I had CPN and Psychologist today. Both were mainly talking about DBT.
So CPN first. She came round to mine this morning and we talked well, mainly about the DBT. She said I have other things I need to focus on in my life other than going back to uni. That there are other things going on and other things that can improve and make me happy. She also said it's unlikely I will be going back to uni unless things drastically change in the next few months and really the only way of doing that is through DBT. She said I could continue to see the psychologist and do some DBT work with him but then I would only be getting a quarter of the input and so the DBT would be much more beneficial. I get where she is coming from. But I am still not sure whether or not the DBT would be beneficial to me.
I braved the whole pregnancy thing with her. I asked her if coming off all my medication could have any impact on my cycle and proceeded to tell her how I have not had a period since the beginning of March. She asked if I had slept with anyone. And I said I didn't think so and told her how just before Christmas I was getting so pissed that there were big gaps in the night and I can't remember getting home. While it wasn't something I was likely to do, there was a little bit of me that was unsure. We talked a bit about it and she said it was really important that I did the test as if I was it could be likely I would need a termination because of the medication I was on while it was happening and that that would need to be sorted asap. She also said she was going to need to talk to Dr T about it as if I was having unprotected sex then there could be an issue with medication and also they wouldn't want to start me on this new medication until they knew for sure I wasn't pregnant. I told her it was not something I do and is out of character for me. But, it has happened before back when I was travelling and I had a high period. She said it was unlikely that I was as when I was in hospital it would have been likely they would have ran a pregnancy test because of how ill I was. She said they ran loads of tests so it was probably likely they would have done that also.

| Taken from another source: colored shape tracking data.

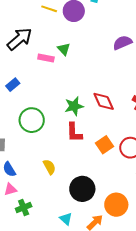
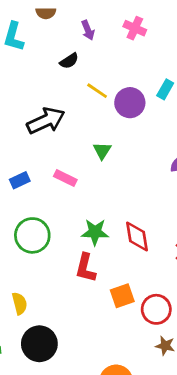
pink rectangle: (46, 58) -> (65, 178), moved
yellow semicircle: (49, 167) -> (20, 303), moved
black circle: (82, 189) -> (39, 344), moved

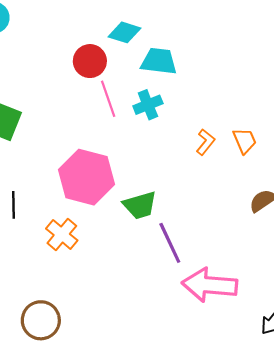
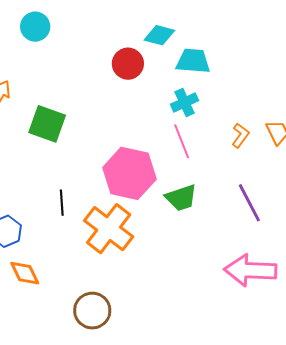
pink line: (108, 99) -> (182, 141), moved
orange cross: (62, 235) -> (109, 229), size x1.6
purple line: (170, 243) -> (249, 203), moved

Anyway, she asked me to do the test today before I went to see the Psychologist so that I would have some support if I needed it. And to let him know what the results of it were so she could get the message. Yeah right. Like I am going to talk to him about that. It's bad enough that now it's going to be in my notes that I get so pissed that I don't even know if I sleep around and have one night stands.
So I did the test. Was a very nerve wracking few minutes. But the good news is I am not pregnant. It was negative. Yay. But now I am just confused. Why haven't I had a period. My symptoms of PCOS are bleeding too regularly. Not, not at all. Confusion.
So on to the Psychologist. It was a good session and we discussed quite a bit. Well I say discussed, he did a lot of the talking. I showed him what I had written a couple of years ago about the approach I want to take to my illness and whether I should be taking a medical or behaviour approach. I talked about how I would prefer to take a medical approach, give me a pill and it will go away. It takes the blame, ownership away from me. I did explain how I wrote that 2 years ago when my way of looking at things was a bit different. He said it was really good what I had done and was quite interesting.
He said I had an external locus of control in which I prefer to think that outside influences have the biggest impact on me and not what I do does. I suppose from this aspect I do. With wanting to take the medical approach. But I don't think I do in other things. There are quizzes out there so I will look in to that in more detail and post another blog with the details.
I told him about the noise coming from downstairs and how I had mentioned it to my agent and he had contacted the agent who runs it. Basically the agent who runs it has said no one lives there at the moment and is more than likely renovation works. What a load of crap. Not at 2am when there are numerous voices, loud and shouting, loud music and laughing. Not sounding like renovation to me. The psychologist asked if it could be an hallucination. I mean I am already getting them, what's one more? But this is different. It's more real. I am going to keep a log of it and if there is any more late night goings on I am going to record it on my phone and make someone else listen to it so I know for sure.
I asked him if I would be able to continue to see him should I decide to go ahead with the DBT. He said he would need to speak to the rest of the team about it as it will be a very different way of working for both of us and he is not sure if we would be able to as would be too much of a change of pace to how he is used to working with me. So that's probably a no.
Also, he said he has booked me in for the assessment. He had done that before our appointment. He must have known he was breaking me. Lol. So he gave me a questionnaire and a list of the questions they ask to take away to fill in and think about. But that is a whole other blog in itself.
I told him how the only reason I hadn't self harmed was because of a fear of having to go to the hospital as what happened was such a horrendous experience that it has made me fearful of the place. I told him about my irrational fear of having things or people near my face and how I am getting nightmares about what happened. He said I had done really well going to the dentist yesterday and is usually something I wouldn't face up to.
That's about it really.
A couple more posts lined up but my dinner is about roasted so I will leave it there for now.